» Texto fornecido:
Claro que eles fazem isso, porque essas dez famílias são um entulho de pobres. Há meses venderam a rua de um dos maiorais do bairro, mas tudo acabou mal: o maioral usou a força, que me dava muito jeito tê-la, mandou varrer a rua e tudo voltou à normalidade. O bairro todo aplaudiu. E hoje somos nós, dez famílias, que passaremos por isso tudo, porque não temos a força de varrer tudo como o maioral. Nos próximos dias, haverá um muro coroando a rua que nos servia de entrada, haverá uma porta impedindo-nos de entrar em nossas casas.
Depois de nós, as dez famílias, de certeza mais ruas serão contrabandeadas em toda a Matola-Gare. Temos, todos os dias, de dormir com um terço, na mesinha da cabeceira, para orarmos pelas nossas ruas. Todos os dias temos de pedir a Deus para cuidar das nossas famílias e das nossas ruas. Terá Deus, coragem e força suficientes para fazer tudo isso? Senhor presidente, são dez famílias e pedimos de volta a nossa rua e não um esconso em forma de beco qual entrada dos currais.

» Entradas de dados recolhidos:

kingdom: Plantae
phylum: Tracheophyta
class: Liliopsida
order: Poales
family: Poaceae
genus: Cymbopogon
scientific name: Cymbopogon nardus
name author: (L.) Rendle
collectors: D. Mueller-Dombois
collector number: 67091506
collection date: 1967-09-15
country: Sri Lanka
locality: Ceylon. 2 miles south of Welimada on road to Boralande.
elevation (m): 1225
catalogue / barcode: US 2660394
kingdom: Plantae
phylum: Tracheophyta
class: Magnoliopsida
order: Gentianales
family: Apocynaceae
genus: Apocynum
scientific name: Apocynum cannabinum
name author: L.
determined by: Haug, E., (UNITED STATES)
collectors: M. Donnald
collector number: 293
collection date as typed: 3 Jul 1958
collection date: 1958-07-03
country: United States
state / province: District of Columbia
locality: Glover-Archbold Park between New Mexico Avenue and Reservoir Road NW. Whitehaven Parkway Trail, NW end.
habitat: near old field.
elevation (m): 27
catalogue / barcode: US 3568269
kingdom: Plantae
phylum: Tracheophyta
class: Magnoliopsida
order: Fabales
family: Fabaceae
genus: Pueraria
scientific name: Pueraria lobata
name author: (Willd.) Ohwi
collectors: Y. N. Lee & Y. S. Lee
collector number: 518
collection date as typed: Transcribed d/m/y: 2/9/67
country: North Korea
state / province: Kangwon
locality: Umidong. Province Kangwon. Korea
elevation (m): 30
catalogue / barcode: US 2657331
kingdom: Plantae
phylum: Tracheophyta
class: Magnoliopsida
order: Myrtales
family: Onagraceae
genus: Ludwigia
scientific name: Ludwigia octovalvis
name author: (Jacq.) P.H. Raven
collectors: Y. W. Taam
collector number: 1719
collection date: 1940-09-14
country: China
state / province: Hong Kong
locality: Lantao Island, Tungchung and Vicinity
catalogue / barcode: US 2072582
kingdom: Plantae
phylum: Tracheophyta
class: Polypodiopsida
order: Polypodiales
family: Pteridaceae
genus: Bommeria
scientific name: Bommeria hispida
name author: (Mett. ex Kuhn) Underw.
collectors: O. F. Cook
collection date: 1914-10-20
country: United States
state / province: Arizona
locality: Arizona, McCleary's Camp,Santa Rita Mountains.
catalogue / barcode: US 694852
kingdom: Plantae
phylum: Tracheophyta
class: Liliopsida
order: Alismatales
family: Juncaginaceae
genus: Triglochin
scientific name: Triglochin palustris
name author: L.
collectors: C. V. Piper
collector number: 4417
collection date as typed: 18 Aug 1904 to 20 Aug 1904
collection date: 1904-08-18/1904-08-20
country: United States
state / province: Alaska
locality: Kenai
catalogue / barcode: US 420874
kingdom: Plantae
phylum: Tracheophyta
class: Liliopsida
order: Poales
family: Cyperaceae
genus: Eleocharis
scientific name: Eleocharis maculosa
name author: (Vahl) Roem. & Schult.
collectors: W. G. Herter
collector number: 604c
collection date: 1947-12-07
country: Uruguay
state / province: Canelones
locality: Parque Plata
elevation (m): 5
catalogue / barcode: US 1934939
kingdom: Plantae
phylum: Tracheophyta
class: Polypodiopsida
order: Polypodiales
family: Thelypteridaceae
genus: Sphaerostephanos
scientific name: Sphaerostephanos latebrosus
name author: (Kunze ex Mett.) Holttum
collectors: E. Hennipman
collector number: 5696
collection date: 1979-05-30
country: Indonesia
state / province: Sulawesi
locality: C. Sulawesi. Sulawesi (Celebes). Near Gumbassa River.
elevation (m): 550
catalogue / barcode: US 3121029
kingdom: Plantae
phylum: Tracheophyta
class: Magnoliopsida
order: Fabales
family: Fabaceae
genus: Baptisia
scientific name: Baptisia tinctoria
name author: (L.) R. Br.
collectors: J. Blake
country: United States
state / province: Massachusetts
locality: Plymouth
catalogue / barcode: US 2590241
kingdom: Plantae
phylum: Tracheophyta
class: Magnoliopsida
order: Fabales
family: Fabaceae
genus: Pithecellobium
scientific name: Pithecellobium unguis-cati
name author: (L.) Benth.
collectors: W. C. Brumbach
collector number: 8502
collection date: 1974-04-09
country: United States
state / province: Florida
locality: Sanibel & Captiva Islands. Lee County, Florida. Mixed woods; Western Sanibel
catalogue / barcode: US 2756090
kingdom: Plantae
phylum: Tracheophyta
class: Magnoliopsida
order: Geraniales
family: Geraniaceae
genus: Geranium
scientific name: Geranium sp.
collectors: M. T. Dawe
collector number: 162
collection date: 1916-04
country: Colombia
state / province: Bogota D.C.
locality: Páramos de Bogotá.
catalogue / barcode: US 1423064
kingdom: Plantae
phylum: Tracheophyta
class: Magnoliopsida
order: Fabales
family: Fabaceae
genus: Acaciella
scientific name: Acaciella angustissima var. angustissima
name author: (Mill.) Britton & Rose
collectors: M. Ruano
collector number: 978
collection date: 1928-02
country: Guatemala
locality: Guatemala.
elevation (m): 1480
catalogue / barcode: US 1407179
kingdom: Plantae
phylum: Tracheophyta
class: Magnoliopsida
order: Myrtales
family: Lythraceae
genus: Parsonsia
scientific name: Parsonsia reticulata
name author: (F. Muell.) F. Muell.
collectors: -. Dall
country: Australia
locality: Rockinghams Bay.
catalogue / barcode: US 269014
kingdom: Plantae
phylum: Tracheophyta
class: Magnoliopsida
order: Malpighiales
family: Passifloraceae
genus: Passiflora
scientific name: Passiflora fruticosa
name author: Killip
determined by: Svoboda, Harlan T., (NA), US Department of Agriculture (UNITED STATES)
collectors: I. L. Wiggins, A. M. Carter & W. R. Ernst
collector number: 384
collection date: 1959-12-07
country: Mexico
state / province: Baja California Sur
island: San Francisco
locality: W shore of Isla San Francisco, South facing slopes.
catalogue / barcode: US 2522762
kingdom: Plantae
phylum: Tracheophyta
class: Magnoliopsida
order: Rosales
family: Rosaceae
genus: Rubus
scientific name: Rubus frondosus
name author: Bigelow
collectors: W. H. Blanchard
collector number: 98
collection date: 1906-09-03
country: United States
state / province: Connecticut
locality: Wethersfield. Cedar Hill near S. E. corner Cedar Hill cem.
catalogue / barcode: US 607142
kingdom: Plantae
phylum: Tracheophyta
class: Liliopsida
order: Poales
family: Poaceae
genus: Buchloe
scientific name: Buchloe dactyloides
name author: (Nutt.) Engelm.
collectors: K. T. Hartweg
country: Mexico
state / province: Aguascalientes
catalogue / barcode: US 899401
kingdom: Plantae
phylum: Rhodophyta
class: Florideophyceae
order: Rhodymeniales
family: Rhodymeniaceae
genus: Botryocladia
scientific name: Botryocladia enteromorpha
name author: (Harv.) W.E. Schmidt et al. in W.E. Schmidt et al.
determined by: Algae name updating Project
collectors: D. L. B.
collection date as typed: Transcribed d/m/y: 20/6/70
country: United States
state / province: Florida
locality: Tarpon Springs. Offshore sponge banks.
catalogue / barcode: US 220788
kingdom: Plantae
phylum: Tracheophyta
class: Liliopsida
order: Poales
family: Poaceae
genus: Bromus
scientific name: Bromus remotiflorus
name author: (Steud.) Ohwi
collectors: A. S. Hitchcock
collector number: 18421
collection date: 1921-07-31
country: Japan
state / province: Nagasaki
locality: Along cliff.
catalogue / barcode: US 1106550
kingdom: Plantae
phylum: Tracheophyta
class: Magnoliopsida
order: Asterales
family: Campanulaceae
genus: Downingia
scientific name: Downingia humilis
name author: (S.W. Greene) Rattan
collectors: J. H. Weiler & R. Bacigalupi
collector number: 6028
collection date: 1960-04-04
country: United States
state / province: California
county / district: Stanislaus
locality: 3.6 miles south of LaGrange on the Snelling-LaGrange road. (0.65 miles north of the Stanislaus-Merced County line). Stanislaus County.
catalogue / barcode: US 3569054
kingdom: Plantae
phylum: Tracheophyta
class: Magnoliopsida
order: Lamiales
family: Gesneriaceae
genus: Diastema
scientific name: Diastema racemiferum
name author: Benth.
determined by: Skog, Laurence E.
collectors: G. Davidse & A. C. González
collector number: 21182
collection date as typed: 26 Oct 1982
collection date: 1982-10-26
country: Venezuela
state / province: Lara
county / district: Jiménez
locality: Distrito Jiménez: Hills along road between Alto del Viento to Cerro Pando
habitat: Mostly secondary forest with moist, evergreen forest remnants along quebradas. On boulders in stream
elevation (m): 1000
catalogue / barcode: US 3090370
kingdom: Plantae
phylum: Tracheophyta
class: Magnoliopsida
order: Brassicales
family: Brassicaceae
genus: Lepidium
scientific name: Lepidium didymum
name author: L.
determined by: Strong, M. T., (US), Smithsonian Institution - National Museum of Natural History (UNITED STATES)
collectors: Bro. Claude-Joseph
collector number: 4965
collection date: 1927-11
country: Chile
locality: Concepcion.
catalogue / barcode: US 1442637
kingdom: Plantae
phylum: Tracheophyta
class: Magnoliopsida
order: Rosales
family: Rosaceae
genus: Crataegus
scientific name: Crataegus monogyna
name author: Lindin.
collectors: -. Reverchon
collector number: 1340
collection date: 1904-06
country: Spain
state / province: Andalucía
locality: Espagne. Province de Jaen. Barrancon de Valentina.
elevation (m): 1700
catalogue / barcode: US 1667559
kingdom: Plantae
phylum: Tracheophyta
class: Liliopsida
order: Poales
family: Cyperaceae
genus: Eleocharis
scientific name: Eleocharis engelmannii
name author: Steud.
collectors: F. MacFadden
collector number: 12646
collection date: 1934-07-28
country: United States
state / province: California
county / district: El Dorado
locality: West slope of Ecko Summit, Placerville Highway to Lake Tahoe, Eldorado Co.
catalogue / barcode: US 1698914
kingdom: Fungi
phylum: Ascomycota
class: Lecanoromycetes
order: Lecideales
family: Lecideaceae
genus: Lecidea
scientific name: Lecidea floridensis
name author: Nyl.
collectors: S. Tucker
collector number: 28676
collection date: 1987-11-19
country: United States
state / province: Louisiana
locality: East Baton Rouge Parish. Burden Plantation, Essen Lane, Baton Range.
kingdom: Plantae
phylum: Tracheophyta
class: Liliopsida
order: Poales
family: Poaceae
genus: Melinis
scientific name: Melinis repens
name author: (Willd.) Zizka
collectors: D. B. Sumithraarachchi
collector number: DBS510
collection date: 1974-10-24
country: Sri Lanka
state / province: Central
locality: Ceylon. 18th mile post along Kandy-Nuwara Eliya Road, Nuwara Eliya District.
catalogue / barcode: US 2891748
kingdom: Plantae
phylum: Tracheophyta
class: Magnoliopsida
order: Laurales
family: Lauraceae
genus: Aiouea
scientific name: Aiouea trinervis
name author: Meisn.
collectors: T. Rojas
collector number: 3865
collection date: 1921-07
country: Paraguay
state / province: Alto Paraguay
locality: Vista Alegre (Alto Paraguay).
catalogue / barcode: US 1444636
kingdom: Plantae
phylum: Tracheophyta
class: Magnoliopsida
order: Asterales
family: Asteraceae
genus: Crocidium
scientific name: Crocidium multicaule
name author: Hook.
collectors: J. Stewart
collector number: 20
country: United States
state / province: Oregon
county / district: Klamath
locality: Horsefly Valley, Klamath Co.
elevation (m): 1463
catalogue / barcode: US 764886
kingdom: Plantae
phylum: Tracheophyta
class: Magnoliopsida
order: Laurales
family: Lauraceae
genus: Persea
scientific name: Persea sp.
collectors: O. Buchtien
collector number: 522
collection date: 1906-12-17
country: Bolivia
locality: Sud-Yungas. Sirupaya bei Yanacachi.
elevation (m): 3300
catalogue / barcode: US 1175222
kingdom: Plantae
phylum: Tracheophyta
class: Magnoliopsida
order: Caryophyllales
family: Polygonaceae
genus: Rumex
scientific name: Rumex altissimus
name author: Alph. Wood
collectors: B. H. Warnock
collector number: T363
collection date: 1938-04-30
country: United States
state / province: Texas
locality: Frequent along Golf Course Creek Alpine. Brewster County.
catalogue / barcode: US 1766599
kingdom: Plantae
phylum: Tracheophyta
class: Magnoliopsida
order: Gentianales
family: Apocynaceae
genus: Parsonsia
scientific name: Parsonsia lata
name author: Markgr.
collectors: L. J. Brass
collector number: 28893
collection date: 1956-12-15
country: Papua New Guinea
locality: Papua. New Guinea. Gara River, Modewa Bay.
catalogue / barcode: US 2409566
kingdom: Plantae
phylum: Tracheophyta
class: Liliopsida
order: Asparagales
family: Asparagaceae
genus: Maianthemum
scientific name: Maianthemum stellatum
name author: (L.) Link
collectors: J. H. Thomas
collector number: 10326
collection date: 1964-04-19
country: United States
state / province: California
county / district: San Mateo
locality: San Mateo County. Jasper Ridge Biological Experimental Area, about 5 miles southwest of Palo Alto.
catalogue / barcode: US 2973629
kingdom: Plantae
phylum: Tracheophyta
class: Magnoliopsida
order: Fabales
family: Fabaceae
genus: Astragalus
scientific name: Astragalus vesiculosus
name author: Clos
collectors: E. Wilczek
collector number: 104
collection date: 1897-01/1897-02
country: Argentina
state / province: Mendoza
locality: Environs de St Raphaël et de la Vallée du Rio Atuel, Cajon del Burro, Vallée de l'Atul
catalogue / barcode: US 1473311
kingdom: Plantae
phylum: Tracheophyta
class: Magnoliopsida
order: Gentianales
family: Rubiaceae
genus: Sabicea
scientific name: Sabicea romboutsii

» Enunciado 1:
Responda com base no texto fornecido:
(a) Que fez o maioral do bairro quando lhe venderam a rua?
(b) Segundo o texto, o que haverá nos próximos dias na rua que servia de entrada às dez famílias?
(c) O que as famílias têm de ter todos os dias na mesinha da cabeceira?
» Enunciado 2: Reproduza sem alterações o trecho do texto fornecido que vai desde "Depois de nós, as" até "entrada dos currais.".

» Resolução escrita 1:
(a) Usou a força e mandou varrer a rua, e tudo voltou à normalidade.
(b) Haverá um muro coroando a rua e uma porta impedindo-as de entrar nas suas casas.
(c) Um terço, para orarem pelas suas ruas.

» Resolução escrita 2:
Depois de nós, as dez famílias, de certeza mais ruas serão contrabandeadas em toda a Matola-Gare. Temos, todos os dias, de dormir com um terço, na mesinha da cabeceira, para orarmos pelas nossas ruas. Todos os dias temos de pedir a Deus para cuidar das nossas famílias e das nossas ruas. Terá Deus, coragem e força suficientes para fazer tudo isso? Senhor presidente, são dez famílias e pedimos de volta a nossa rua e não um esconso em forma de beco qual entrada dos currais.